Why does it feel like something inside? Why is all our brain processing — vast neural circuits and computational mechanisms — accompanied by conscious experience? Why do we have this amazing inner movie going on in our minds? 


All sorts of mental phenomena have yielded to scientific investigation in recent years, but consciousness has stubbornly resisted. Many have tried to explain it, but the explanations always seem to fall short of the target. Some have been led to suppose that the problem is intractable, and that no good explanation can be given. (Journal of Consciousness Studies, (1) 1996, pp. 4-6) 3

There is a circularity to understanding our conscious performance. In the first instance there is a structure/agency tension that circulates around the concept of performance. To investigate this, we have to look at phenomenology which lays bare the very structure of consciousness itself and into the same act lay bare the very phenomenon themselves. But, in doing so, are we indulging ourselves in a methodological idealism that is seeking to explore an abstraction called human consciousness?
As Dennett (1995) has it:


What impresses me about my own consciousness, is my inability to hold more than a few items in consciousness at a time, my ability to be moved to tears... my inability to catch myself in the act of framing the words I sometimes say to myself...these are all ‘merely’ the ‘performance of functions’ or the manifestation of various complex dispositions to perform functions. Subtract them away, and nothing is left beyond a weird conviction (in some people) that there is some ineffable residue of ‘qualitative content’. (Our vegetative soul Descartes' Error, Times Literary Supplement, August 25, pp. 3–4)

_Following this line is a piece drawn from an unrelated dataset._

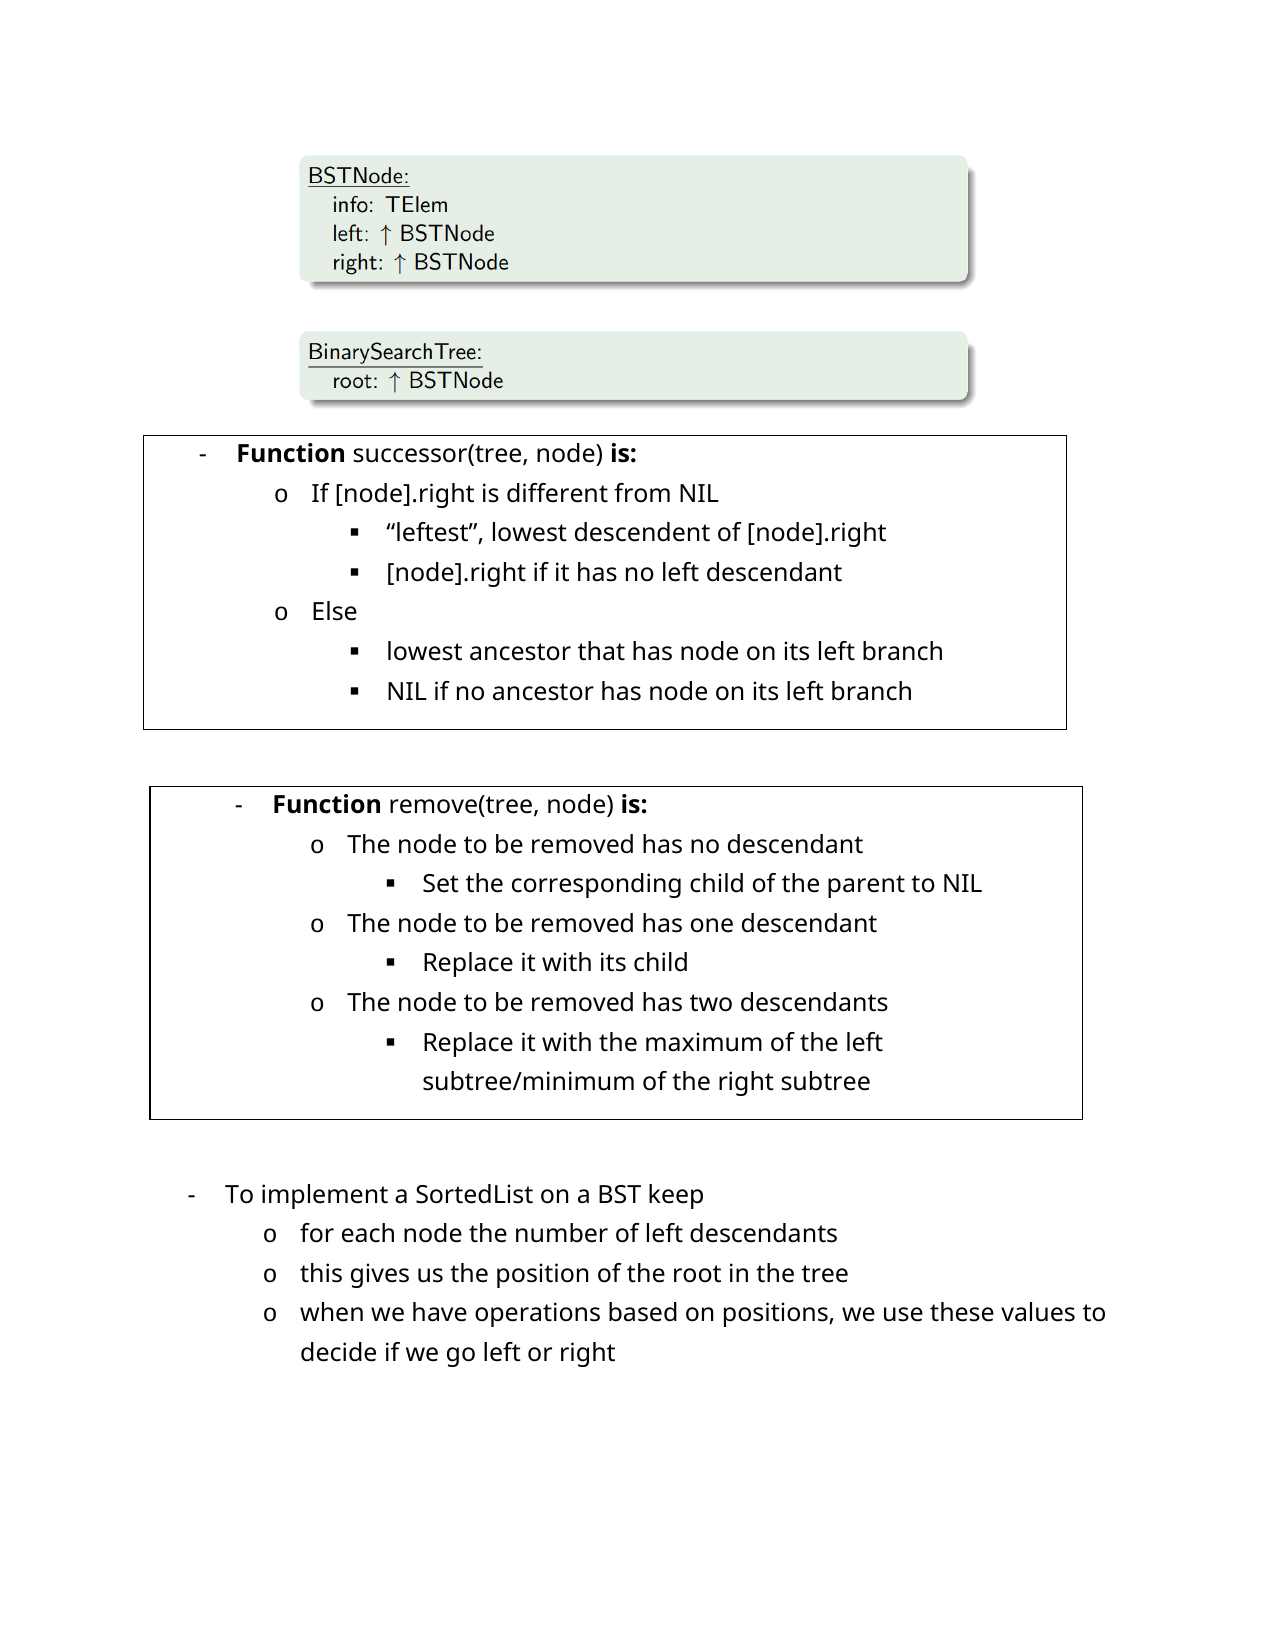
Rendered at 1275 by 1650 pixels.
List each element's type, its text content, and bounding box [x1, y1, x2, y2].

In the quantum realm, in order to account for the actual existence of anything physical, we are forced to recognize the existence of a non-physical consciousness. The world cannot be just a bunch of inert matter, a collection of objects. There must also be a consciousness apart from objects, which is aware of them. To account for actual existence at all, we must recognise a consciousness, which by its very nature is not another physical object in the system.